Mathews L. Paret, Ryo Kubota, Daniel M. Jenkins and Anne M. Alvarez
Ralstonia solanacearum (Rs) race 4 strains cause bacterial wilt of edible ginger (Zingiber officinale). The survival of the pathogen was studied in plant-free soil and potting medium in the presence of plants inoculated by different methods (non-wounded, rhizome-wounded, and stem-wounded) and irrigated on different schedules (alternate and daily). Detection thresholds for Rs were determined for an enzyme-linked immunoabsorbent assay (ELISA), immunostrip assay, and polymerase chain reaction (PCR) using drainage water from soil and potting medium containing known concentrations of Rs. In the absence of a plant or in the presence of non-wounded plants, Rs populations declined rapidly in drainage water from potting medium during the first 9 days and were undetectable after 81 days. When plants were stem- or rhizome-wounded, Rs populations increased by two to three orders of magnitude from the initial population levels for the first 9 to 19 days and then gradually declined and became undetectable after 89 days. Results were similar in experiments with soil except for non-wounded ginger plants, where the initial decline in Rs populations was followed by an abrupt increase after day 11, reaching 7 log cfu/mL on day 21, then declining gradually to non-detectable levels after 137 days. The increase was attributed to natural infection of the plants followed by release of high populations of Rs into the irrigation water when plants wilted. When rhizome-inoculated plants were watered on alternate days, Rs was recovered from 97 to 129 days in soil and potting medium, but when the plants were watered daily, Rs was recovered in soil and potting medium up to 153 days after plant inoculation.

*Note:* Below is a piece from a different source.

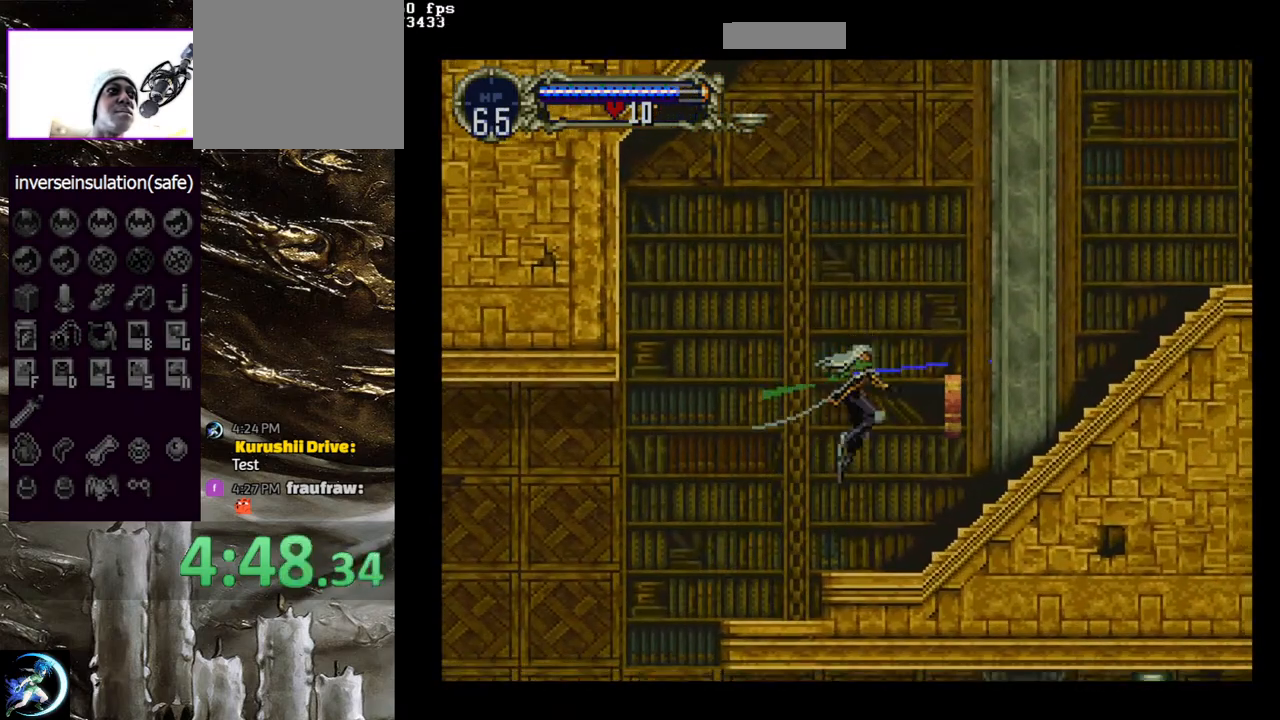
{"buttons": [], "left_stick": "center", "right_stick": "center", "events": [[233, "CROSS", "down"], [283, "CROSS", "up"], [350, "SQUARE", "down"], [417, "SQUARE", "up"]]}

ELISA using Ps1a monoclonal antibody detected the pathogen from >95% of the samples from soil and potting medium when viable populations were >5 log cfu/mL. The immunostrip assay (using the same antibody) detected the pathogen from 100% of the samples when viable populations were >3 log cfu/mL. PCR based on the flagellin gene fliC detected the pathogen from >95% of the samples from soil and from >74% of the samples from potting medium when viable populations were >4 log cfu/mL.